BEGIN THE DATA

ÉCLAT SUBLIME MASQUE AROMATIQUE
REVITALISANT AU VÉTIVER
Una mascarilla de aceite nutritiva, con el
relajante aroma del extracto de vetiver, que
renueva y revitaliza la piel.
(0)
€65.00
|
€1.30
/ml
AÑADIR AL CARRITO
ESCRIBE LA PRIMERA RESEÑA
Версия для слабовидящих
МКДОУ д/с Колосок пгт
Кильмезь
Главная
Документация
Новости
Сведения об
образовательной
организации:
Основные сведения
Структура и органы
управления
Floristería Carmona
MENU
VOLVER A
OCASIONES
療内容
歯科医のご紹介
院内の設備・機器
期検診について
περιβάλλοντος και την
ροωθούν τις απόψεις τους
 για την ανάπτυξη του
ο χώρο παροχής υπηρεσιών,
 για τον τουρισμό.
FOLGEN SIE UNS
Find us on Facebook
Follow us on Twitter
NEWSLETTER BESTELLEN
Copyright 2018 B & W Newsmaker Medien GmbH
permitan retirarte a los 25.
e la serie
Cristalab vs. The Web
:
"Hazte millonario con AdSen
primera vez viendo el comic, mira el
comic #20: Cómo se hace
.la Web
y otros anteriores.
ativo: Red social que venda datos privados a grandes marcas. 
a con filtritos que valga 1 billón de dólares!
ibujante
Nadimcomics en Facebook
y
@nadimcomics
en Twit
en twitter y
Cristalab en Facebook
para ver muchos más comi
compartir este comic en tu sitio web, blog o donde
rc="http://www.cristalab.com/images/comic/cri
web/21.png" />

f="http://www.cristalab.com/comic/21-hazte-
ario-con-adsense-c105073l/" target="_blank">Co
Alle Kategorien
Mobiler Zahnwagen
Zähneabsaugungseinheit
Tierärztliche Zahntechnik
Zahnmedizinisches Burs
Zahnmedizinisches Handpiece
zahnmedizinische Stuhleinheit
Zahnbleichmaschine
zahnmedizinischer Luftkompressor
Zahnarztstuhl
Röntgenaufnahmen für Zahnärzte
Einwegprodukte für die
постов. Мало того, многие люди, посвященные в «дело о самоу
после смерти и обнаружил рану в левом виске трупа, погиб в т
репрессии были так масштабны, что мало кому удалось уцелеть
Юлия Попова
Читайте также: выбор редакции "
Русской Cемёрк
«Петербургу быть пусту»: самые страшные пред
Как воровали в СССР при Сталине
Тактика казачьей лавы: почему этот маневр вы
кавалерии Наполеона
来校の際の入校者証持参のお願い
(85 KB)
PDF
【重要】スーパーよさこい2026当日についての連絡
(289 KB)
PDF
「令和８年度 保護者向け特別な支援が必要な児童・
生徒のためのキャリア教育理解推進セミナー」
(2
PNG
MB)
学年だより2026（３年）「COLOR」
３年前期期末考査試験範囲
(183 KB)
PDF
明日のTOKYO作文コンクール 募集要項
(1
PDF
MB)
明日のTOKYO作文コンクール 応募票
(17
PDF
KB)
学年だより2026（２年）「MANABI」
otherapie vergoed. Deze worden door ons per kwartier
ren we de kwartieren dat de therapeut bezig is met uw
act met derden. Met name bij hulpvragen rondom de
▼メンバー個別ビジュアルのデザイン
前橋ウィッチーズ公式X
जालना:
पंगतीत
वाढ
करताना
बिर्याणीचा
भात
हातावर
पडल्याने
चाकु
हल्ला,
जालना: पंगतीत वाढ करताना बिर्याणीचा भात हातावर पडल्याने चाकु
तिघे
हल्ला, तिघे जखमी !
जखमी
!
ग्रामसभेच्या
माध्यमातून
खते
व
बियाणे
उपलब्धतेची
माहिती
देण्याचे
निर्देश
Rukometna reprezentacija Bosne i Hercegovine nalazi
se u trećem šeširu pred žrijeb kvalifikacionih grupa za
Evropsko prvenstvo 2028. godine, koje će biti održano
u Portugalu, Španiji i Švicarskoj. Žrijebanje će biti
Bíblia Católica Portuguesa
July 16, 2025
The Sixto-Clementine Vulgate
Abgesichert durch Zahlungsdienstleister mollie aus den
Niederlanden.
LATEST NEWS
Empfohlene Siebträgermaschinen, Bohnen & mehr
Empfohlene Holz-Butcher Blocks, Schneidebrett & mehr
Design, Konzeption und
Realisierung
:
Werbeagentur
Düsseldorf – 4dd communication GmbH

END THE DATA

**WORK REQUEST:**
Reproduce the data from its beginning through the line containing "Версия для слабовидящих", changing "CARRITO" to "CESTA" and leaving everything else as it is.

**TASK ANSWER:**
ÉCLAT SUBLIME MASQUE AROMATIQUE
REVITALISANT AU VÉTIVER
Una mascarilla de aceite nutritiva, con el
relajante aroma del extracto de vetiver, que
renueva y revitaliza la piel.
(0)
€65.00
|
€1.30
/ml
AÑADIR AL CESTA
ESCRIBE LA PRIMERA RESEÑA
Версия для слабовидящих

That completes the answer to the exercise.